### DATA:
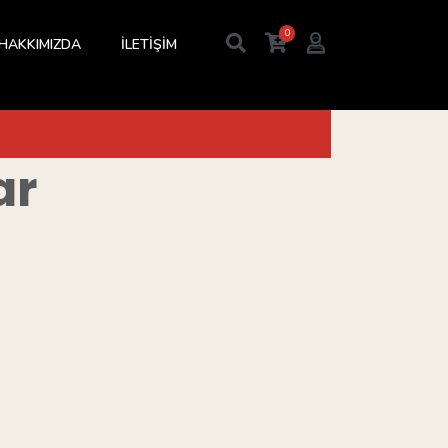
0
HAKKIMIZDA
İLETİŞİM
ar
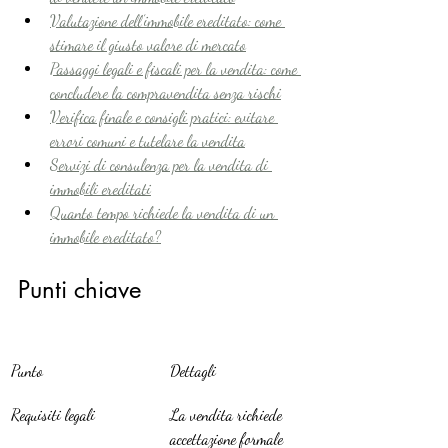
Valutazione dell’immobile ereditato: come 
stimare il giusto valore di mercato
Passaggi legali e fiscali per la vendita: come 
concludere la compravendita senza rischi
Verifica finale e consigli pratici: evitare 
errori comuni e tutelare la vendita
Servizi di consulenza per la vendita di 
immobili ereditati
Quanto tempo richiede la vendita di un 
immobile ereditato?
Punti chiave
Punto
Dettagli
Requisiti legali
La vendita richiede 
accettazione formale 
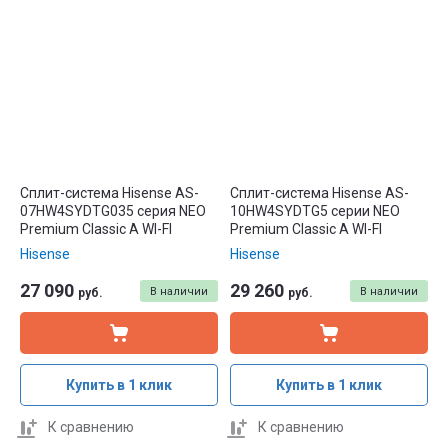
Сплит-система Hisense AS-
Сплит-система Hisense AS-
07HW4SYDTG035 серия NEO
10HW4SYDTG5 серии NEO
Premium Classic A WI-FI
Premium Classic A WI-FI
Hisense
Hisense
27 090
29 260
В наличии
В наличии
руб.
руб.
Купить в 1 клик
Купить в 1 клик
К сравнению
К сравнению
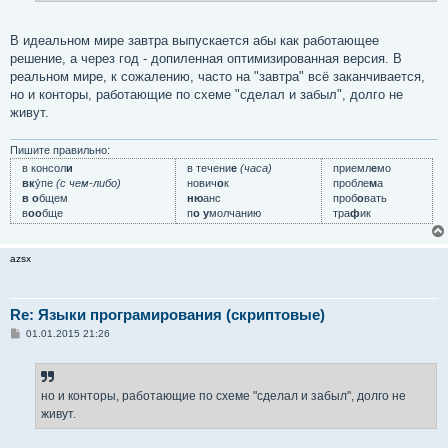
В идеальном мире завтра выпускается абы как работающее
решение, а через год - допиленная оптимизированная версия. В
реальном мире, к сожалению, часто на "завтра" всё заканчивается,
но и конторы, работающие по схеме "сделал и забыл", долго не
живут.
Пишите правильно:
в консол
и
в течени
е
(часа)
приемл
е
мо
вк
у́пе
(с чем-либо)
нович
о
к
пробле
м
а
в о
бщем
ню
анс
проб
о
вать
в
оо
бще
п
о у
молчанию
тра
ф
ик
azsx
Re: Языки програмирования (скриптовые)
С
01.01.2015 21:26
о
о
б
щ
е
но и конторы, работающие по схеме "сделал и забыл", долго не
н
живут.
и
е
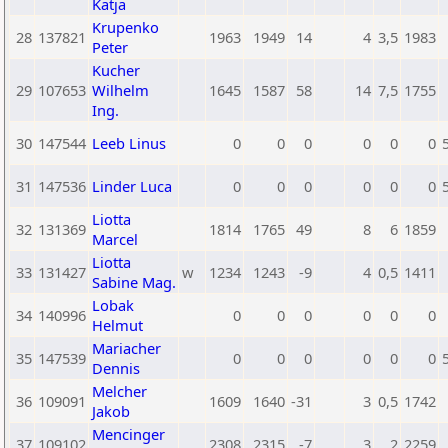
Katja
Krupenko
28
137821
1963
1949
14
4
3,5
1983
Peter
Kucher
29
107653
Wilhelm
1645
1587
58
14
7,5
1755
Ing.
30
147544
Leeb Linus
0
0
0
0
0
0
31
147536
Linder Luca
0
0
0
0
0
0
Liotta
32
131369
1814
1765
49
8
6
1859
Marcel
Liotta
33
131427
w
1234
1243
-9
4
0,5
1411
Sabine Mag.
Lobak
34
140996
0
0
0
0
0
0
Helmut
Mariacher
35
147539
0
0
0
0
0
0
Dennis
Melcher
36
109091
1609
1640
-31
3
0,5
1742
Jakob
Mencinger
37
109102
2308
2315
-7
3
2
2259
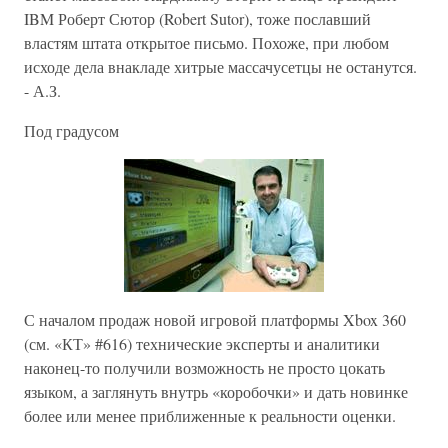
IBM Роберт Сютор (Robert Sutor), тоже пославший
властям штата открытое письмо. Похоже, при любом
исходе дела внакладе хитрые массачусетцы не останутся.
- А.З.
Под градусом
С началом продаж новой игровой платформы Xbox 360
(см. «КТ» #616) технические эксперты и аналитики
наконец-то получили возможность не просто цокать
языком, а заглянуть внутрь «коробочки» и дать новинке
более или менее приближенные к реальности оценки.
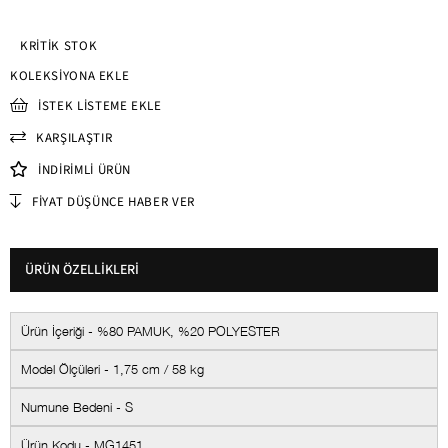
KRITIK STOK
KOLEKSIYONA EKLE
İSTEK LISTEME EKLE
KARŞILAŞTIR
İNDIRIMLI ÜRÜN
FIYAT DÜŞÜNCE HABER VER
ÜRÜN ÖZELLIKLERI
Ürün İçeriği - %80 PAMUK, %20 POLYESTER
Model Ölçüleri - 1,75 cm / 58 kg
Numune Bedeni - S
Ürün Kodu - MG1451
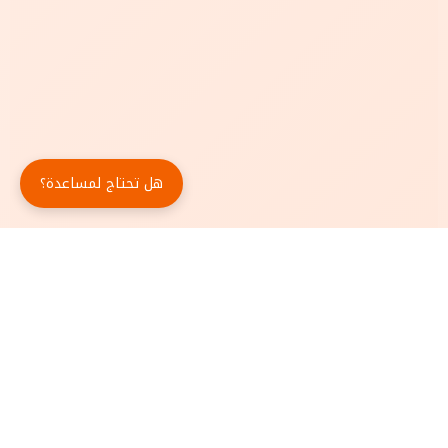
هل تحتاج لمساعدة؟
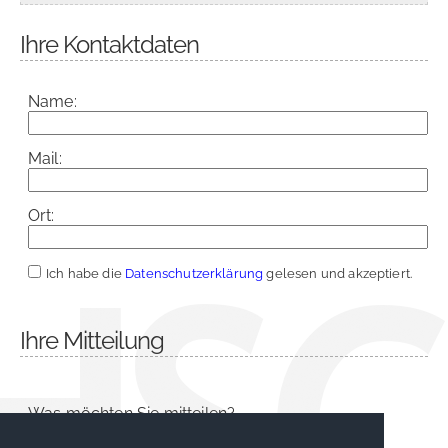
Ihre Kontaktdaten
Name:
Mail:
Ort:
Ich habe die
Datenschutzerklärung
gelesen und akzeptiert.
Ihre Mitteilung
Was möchten Sie mitteilen?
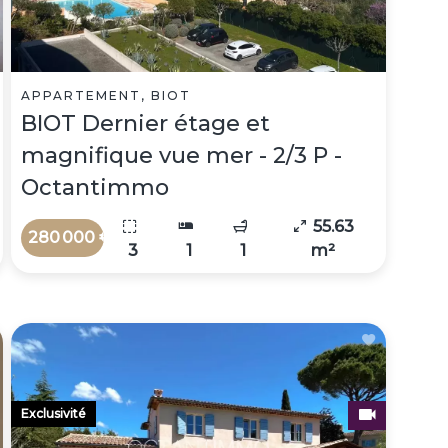
APPARTEMENT, BIOT
BIOT Dernier étage et
magnifique vue mer - 2/3 P -
Octantimmo
55.63
280 000 €
3
1
1
m²
Exclusivité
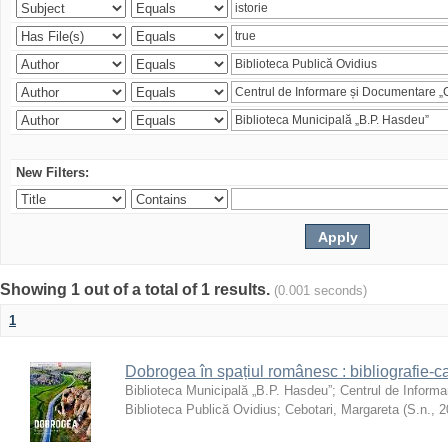
New Filters:
Showing 1 out of a total of 1 results.
(0.001 seconds)
1
Dobrogea în spațiul românesc : bibliografie-c
Biblioteca Municipală „B.P. Hasdeu”
;
Centrul de Informa
Biblioteca Publică Ovidius
;
Cebotari, Margareta
(
S.n.
,
2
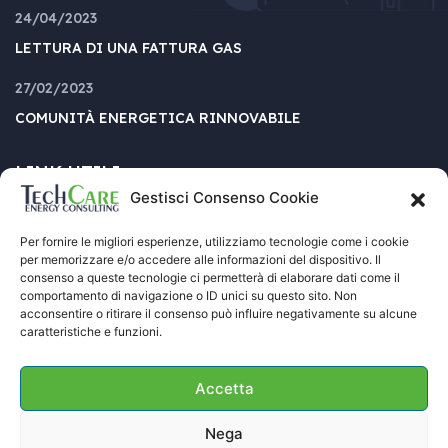
24/04/2023
LETTURA DI UNA FATTURA GAS
27/02/2023
COMUNITÀ ENERGETICA RINNOVABILE
LINK UTILI
Gestisci Consenso Cookie
Per fornire le migliori esperienze, utilizziamo tecnologie come i cookie
AGENZIA
CONTATTACI
per memorizzare e/o accedere alle informazioni del dispositivo. Il
consenso a queste tecnologie ci permetterà di elaborare dati come il
PROGETTI
COOKIE POLICY (UE)
comportamento di navigazione o ID unici su questo sito. Non
acconsentire o ritirare il consenso può influire negativamente su alcune
FAQ’S
PRIVACY POLICY
caratteristiche e funzioni.
SEZIONE VOIP
SEZIONE SECURITY
Accetta
VOLTURA CONTATORI
Nega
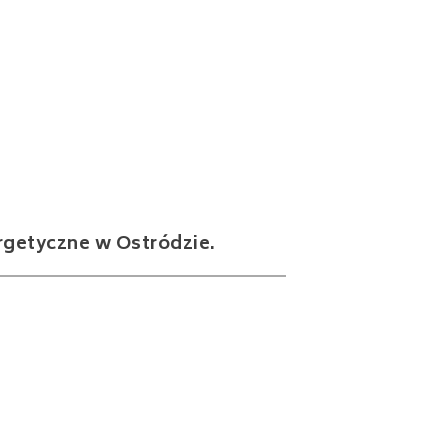
ergetyczne w Ostródzie.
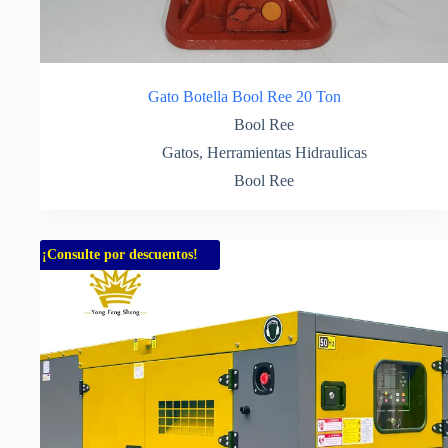
Gato Botella Bool Ree 20 Ton
Bool Ree
Gatos
,
Herramientas Hidraulicas
Bool Ree
¡Consulte por descuentos!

### REQUEST:
Take the material above from its first line through the line that has "errori comuni e tutelare la vendita" and copy it exactly, without any pictures.

### RESULT OF THE EXERCISE:
0
HAKKIMIZDA
İLETİŞİM
ar
Valutazione dell’immobile ereditato: come 
stimare il giusto valore di mercato
Passaggi legali e fiscali per la vendita: come 
concludere la compravendita senza rischi
Verifica finale e consigli pratici: evitare 
errori comuni e tutelare la vendita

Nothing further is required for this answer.